*** Opening of Excerpt ***

At certain points in the creation and update of a record in a RecordBuffer instance, we validate the data to be sure it does not violate any mandatory requirements or uniqueness constraints. We have to do this in order to mimic any related Progress errors, and to prevent invalid records from being handed off to Hibernate/JDBC for flushing (which otherwise would cause a SQL-level error and invalidate the current database connection and Hibernate session). As part of this validation, we also purposefully "leak" (i.e., share) uncommitted index updates across sessions to emulate a transaction isolation quirk/defect in Progress.

So, there is an infrastructure already in place in the P2J persistence framework which is aware of changes which would affect any database index associated with a particular record.

We need to add a feature to this infrastructure to validate an update/insert which would otherwise cause an index overflow error in either Progress (to emulate legacy behavior), or in the new backend database (to the extent a limitation on index length exists). Currently, based on research done in #2273, the limitation on index length in Progress appears to by ~188 bytes in certain circumstances (databases created with older versions) and ~1972 bytes in others (databases created with newer versions).

The idea is to add generic validation processing to the DMOValidator class (and associated classes as necessary), which calculates the length of the data in all indexes which are updated by a change to the record currently held in the associated buffer, and which reports a Progress-style error if that length exceeds the allowed length.

*** Close of Excerpt ***

Questions —
1. Condense the paragraph of the record-validation excerpt above that begins "At certain points in the creation" into a short bulleted list that keeps its main facts.
2. Using the record-validation excerpt above, explain in one to three sentences why records must be validated before they are handed to Hibernate/JDBC.
3. Pick up the record-validation excerpt above after its last sentence and continue it.

*** Opening of Dataset excerpts ***

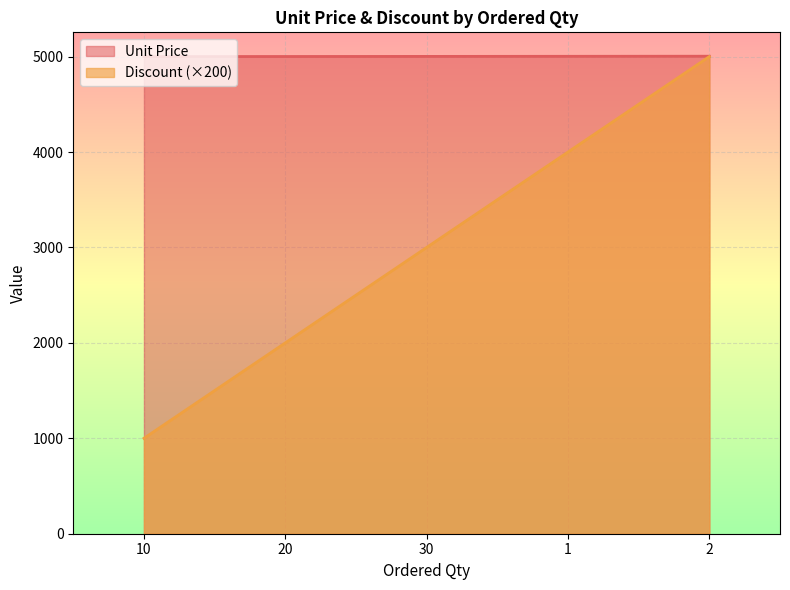

True or false: Discount has more than 1 interior local peaks.

False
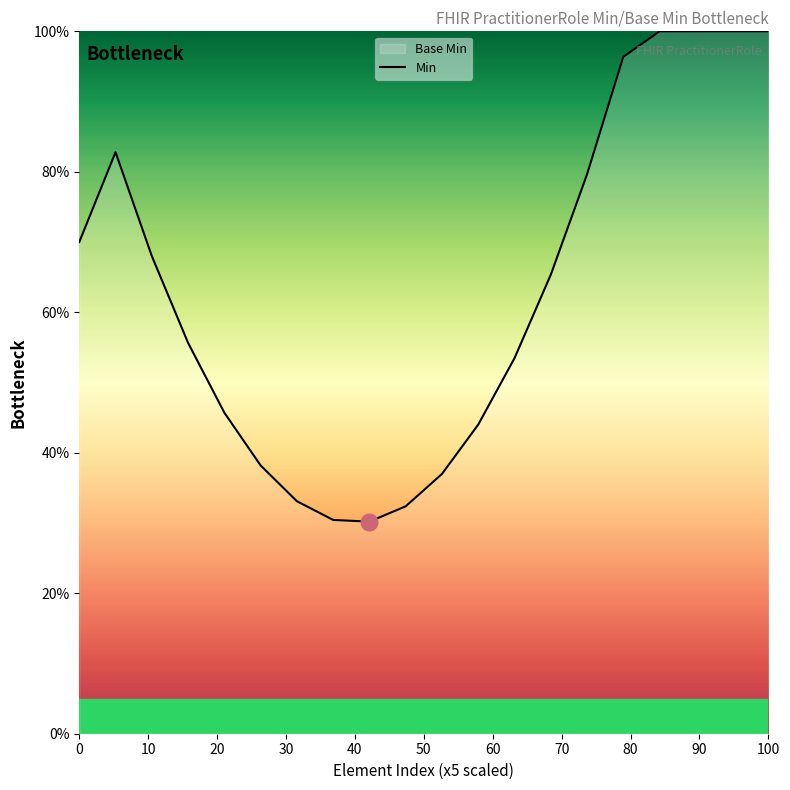

What is the maximum value shown in the chart?

100.0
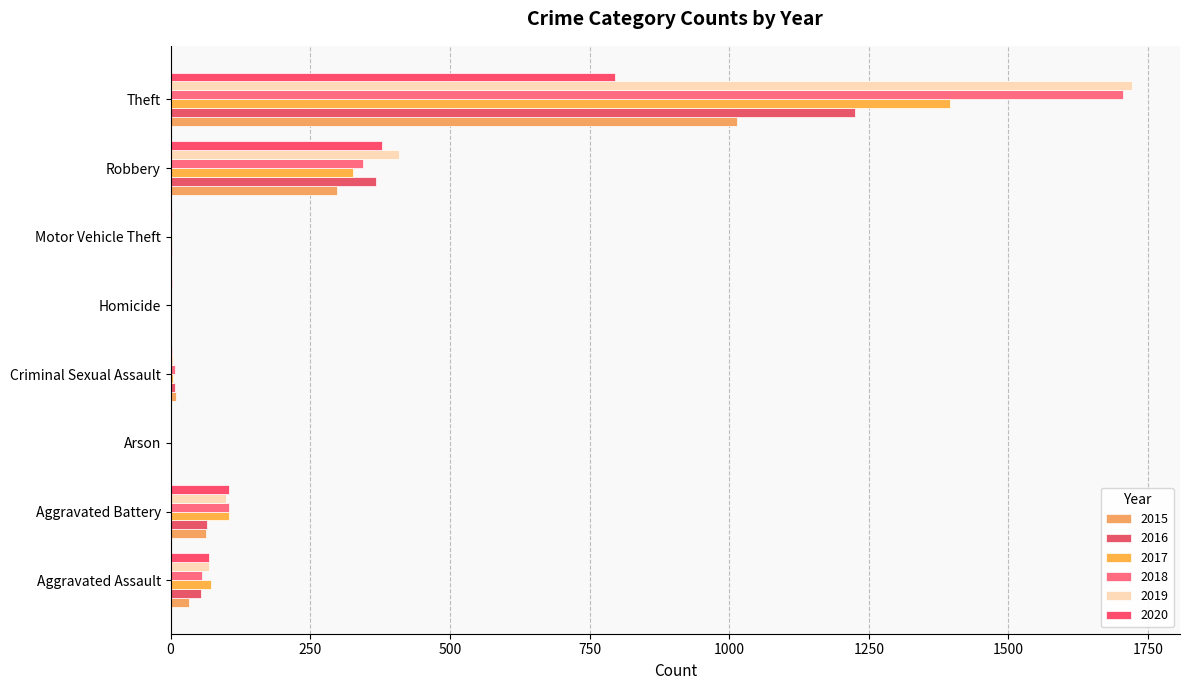

Count the number of data series in this chart.

6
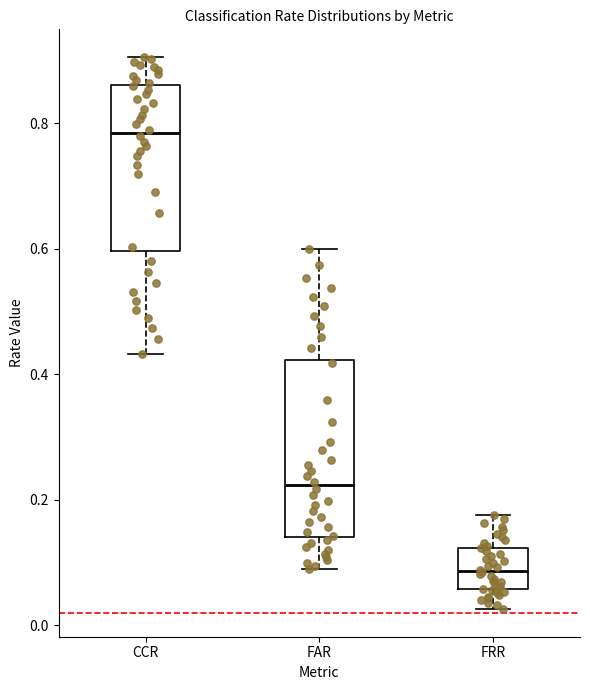

Reading left to right, transcribe this box plot: for each box, give where its median line is, the range the box spans, and where its two whiskers end, as read against the y-axis. The values are not printed on the chart, so give them approximately, as read against the axis.

CCR: median 0.78, box 0.60 to 0.86, whiskers 0.44 to 0.90
FAR: median 0.22, box 0.14 to 0.42, whiskers 0.10 to 0.60
FRR: median 0.08, box 0.06 to 0.12, whiskers 0.02 to 0.18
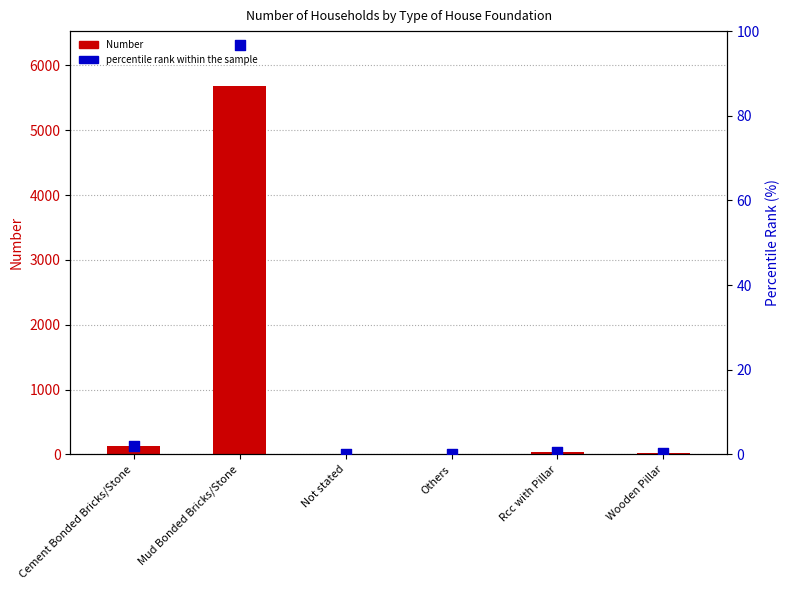

Which series has the largest Y range (max minus min)?

Number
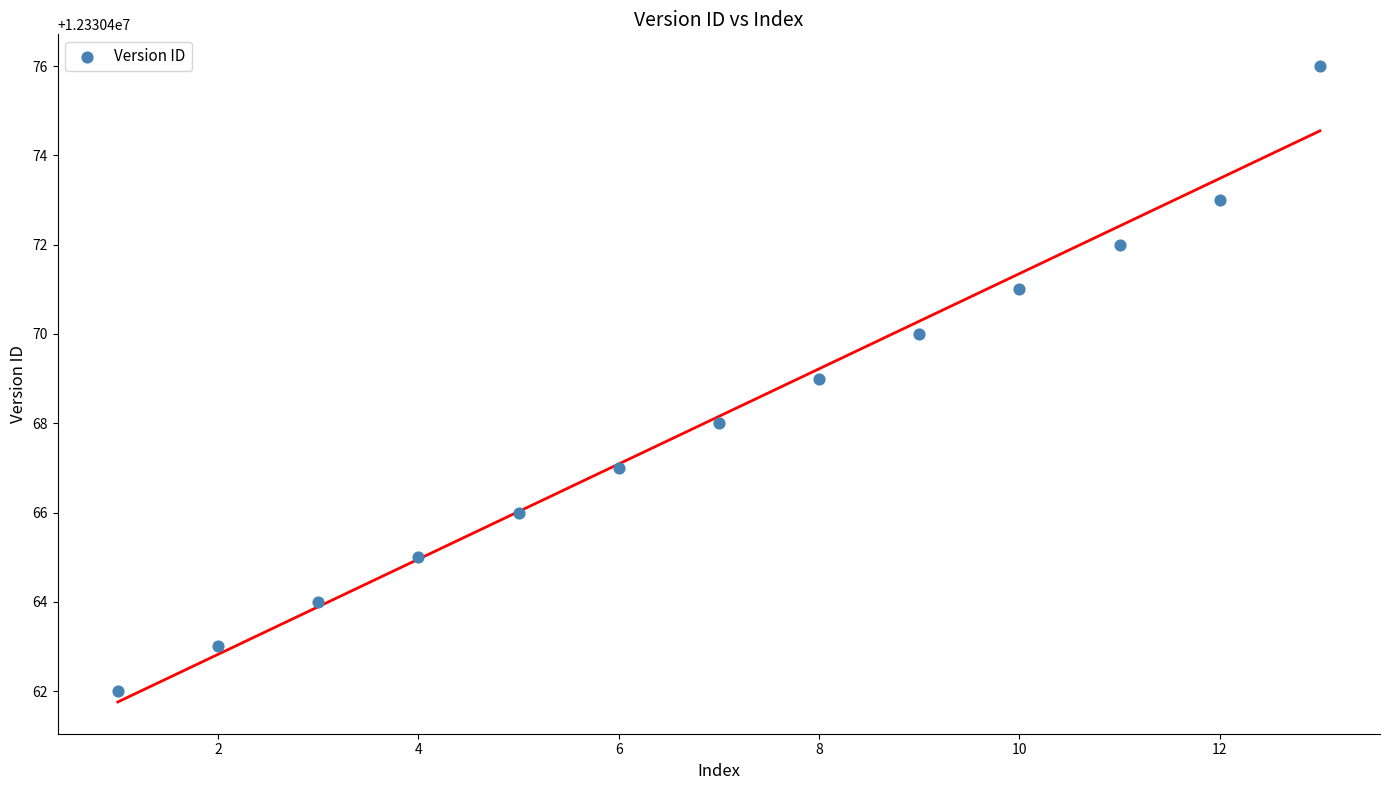

What is the range of Y values (max minus min)?

14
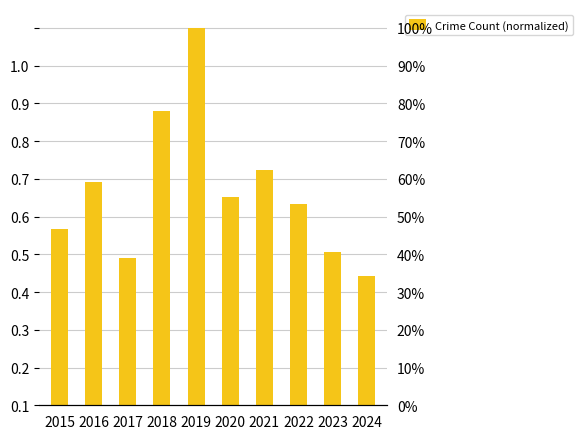

What is the change in value from 2020 to 2021?

+0.1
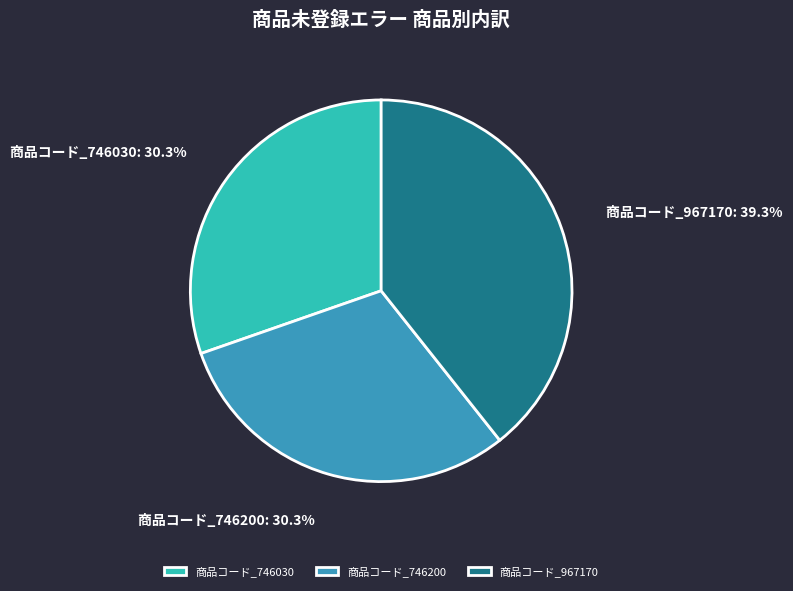

The 商品コード_746200 slice represents 30% of the pie. True or false?

True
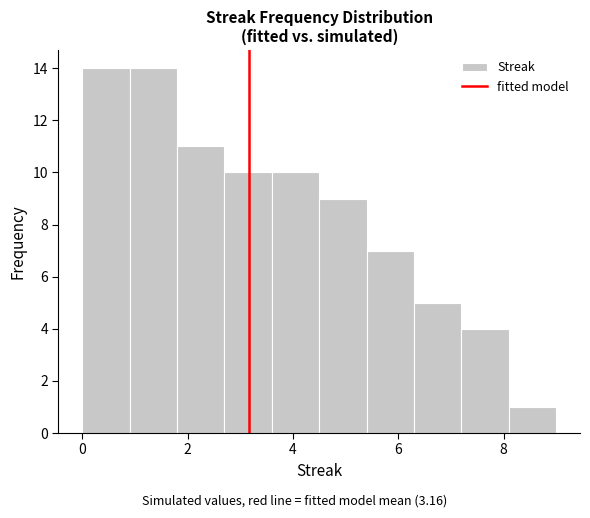

Reading left to right, list every bar in this chart as the range it spans on the x-axis followed by its height. Neither the bar edges nor the heights are printed on the chart, so give them approximately, as read against the axes.

0.0 to 0.9: 14
0.9 to 1.8: 14
1.8 to 2.7: 11
2.7 to 3.6: 10
3.6 to 4.5: 10
4.5 to 5.4: 9
5.4 to 6.3: 7
6.3 to 7.2: 5
7.2 to 8.1: 4
8.1 to 9.0: 1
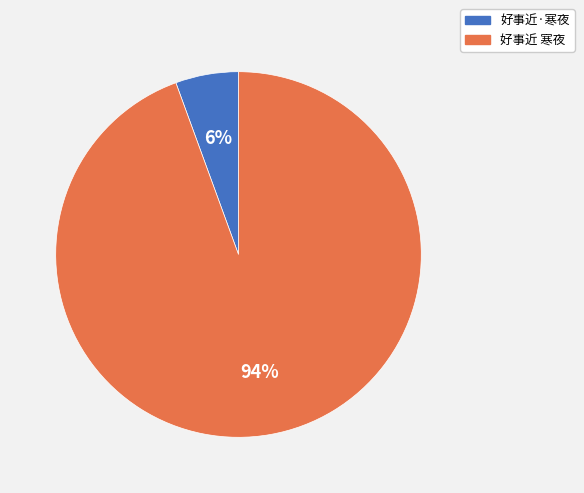

Combined, do 好事近·寒夜 and 好事近 寒夜 account for over 50%?

Yes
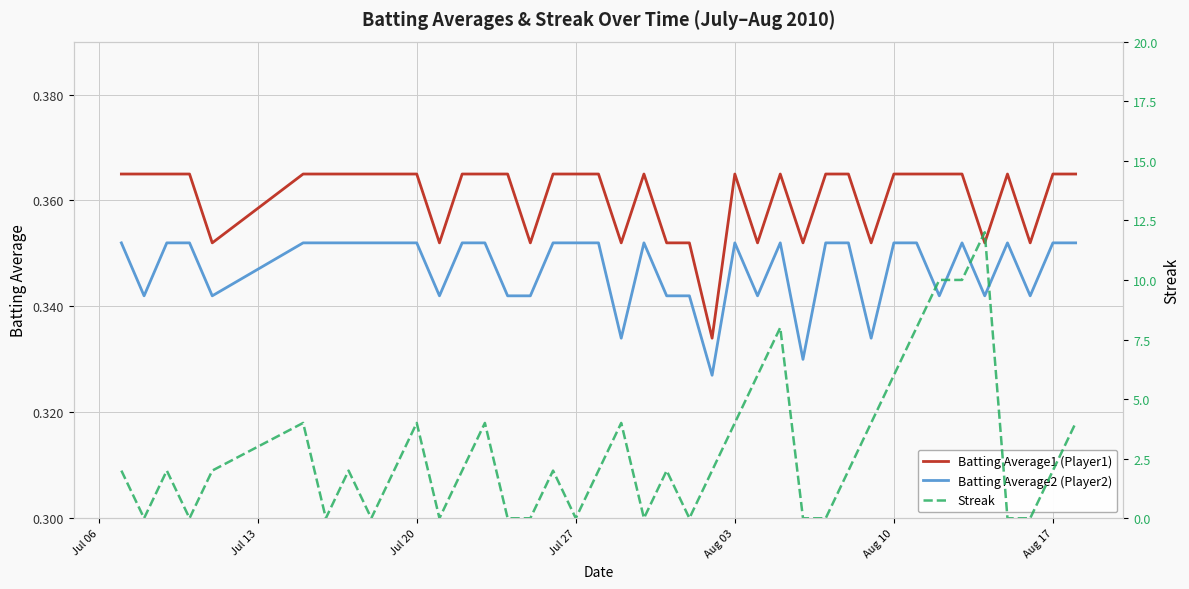

The value of Batting Average1 (Player1) at Aug 17 is 0.5. True or false?

False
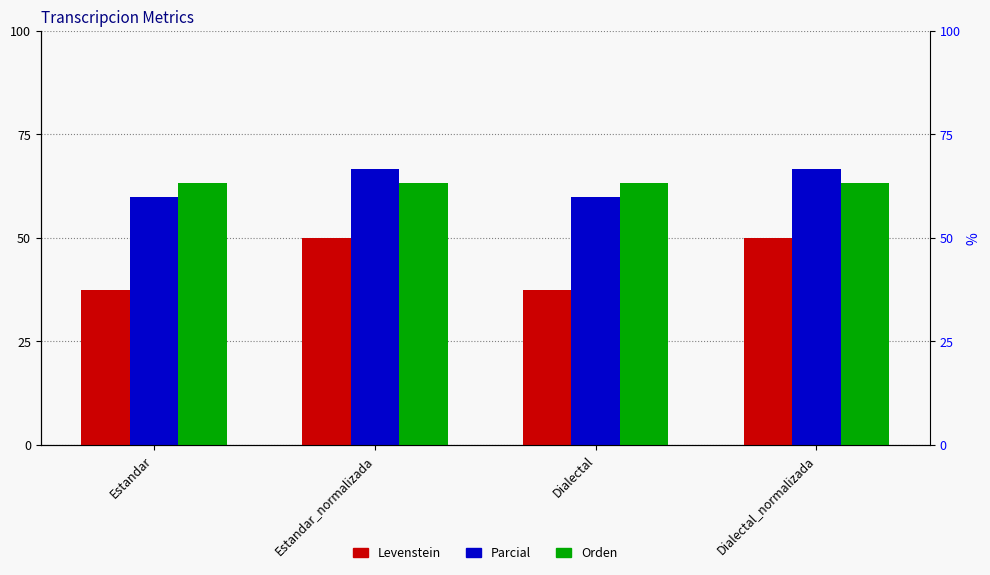

What position from the right is Estandar?

4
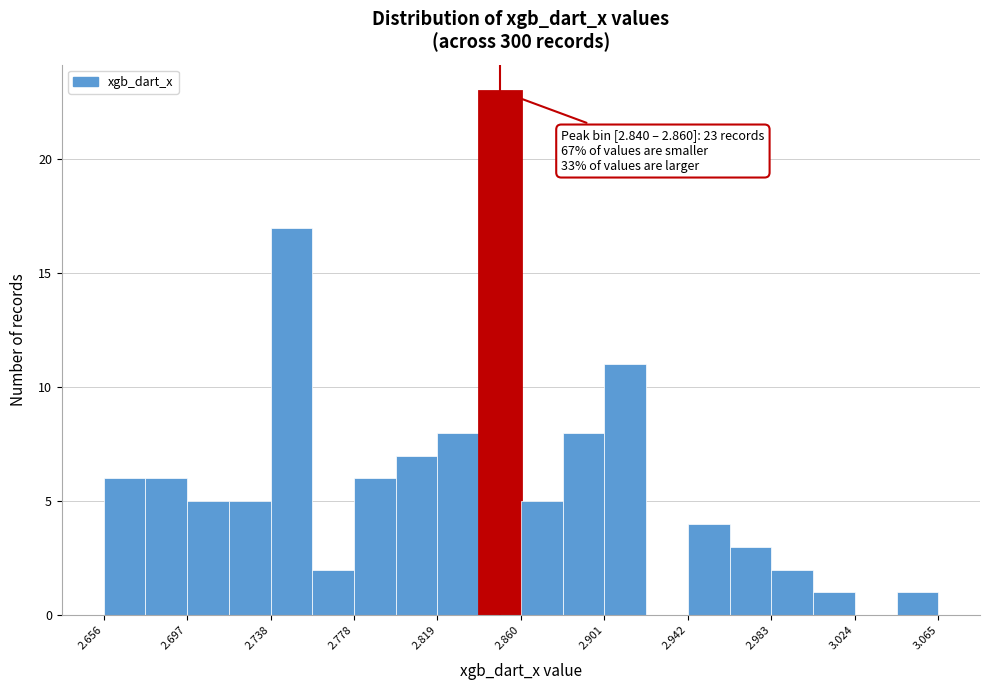

Which range on the x-axis has the tallest bar?

2.840 to 2.860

*** Close of Dataset excerpts ***

Answer section —
1.
- During creation and update of a record in a RecordBuffer instance, the data is validated against mandatory requirements and uniqueness constraints.
- The validation mimics related Progress errors.
- It also keeps invalid records from being handed to Hibernate/JDBC for flushing, which would cause a SQL-level error and invalidate the current database connection and Hibernate session.
- As part of this validation, uncommitted index updates are deliberately shared across sessions to emulate a transaction isolation quirk/defect in Progress.

2. If an invalid record reached Hibernate/JDBC for flushing, it would cause a SQL-level error and invalidate the current database connection and Hibernate session. Validating beforehand prevents this and also lets the framework mimic the related Progress errors.

3.
• an awareness of the maximum index length allowed for the current record buffer (this will be based on defaults in the code, the database dialect-wide, overarching limit (if any), and an optional configuration setting in the directory which specifies a custom limit for the associated database (must be the same or smaller than the dialect's limit));
• an efficient mechanism which knows how to calculate the combined length of the fields in each index affected by a data change;
• a reporting of the error messages and codes reported by Progress when it encounters this type of error.

Note that because this validation may apply stricter length limits than currently are enforced by Progress, this may change application behavior. For instance, in cases where the more lenient, 1972 byte limit is in use in the legacy application, converted applications which use SQL Server will reject records which would generate index lengths where 900 < index length < 1972. This may cause application problems. However, the customer for the current project has agreed that this is a reasonable limitation, given the choice to utilize SQL Server as the backend. If present, these issues will have to be addressed with application- or data-level changes, as this hard limit of a proprietary database implementation is not easily worked around in P2J.

There is an assumption in this approach that the combined lengths of fields in an index actually can exceed the maximum index length. In most cases, this will only be true for indexes containing columns of variable length data types (e.g., varchar). Indexes which contain only fixed-length columns whose combined length could never exceed the maximum index length do not need to be validated, of course.

• We need to add a method to P2JDialect which reports the dialect-specific index length limit, if any. Dialects which have no such limit should report zero.
• If a limit is configured in the directory, it can only be the same or less than the dialect-mandated limit. This value should be read when the database is registered at server startup (or when it is registered as a transient database due to a CONNECT statement). If the configured value is larger than the dialect value, a warning should be written to the server log, which indicates the configuration error and notifies that the smaller of the two values will be used.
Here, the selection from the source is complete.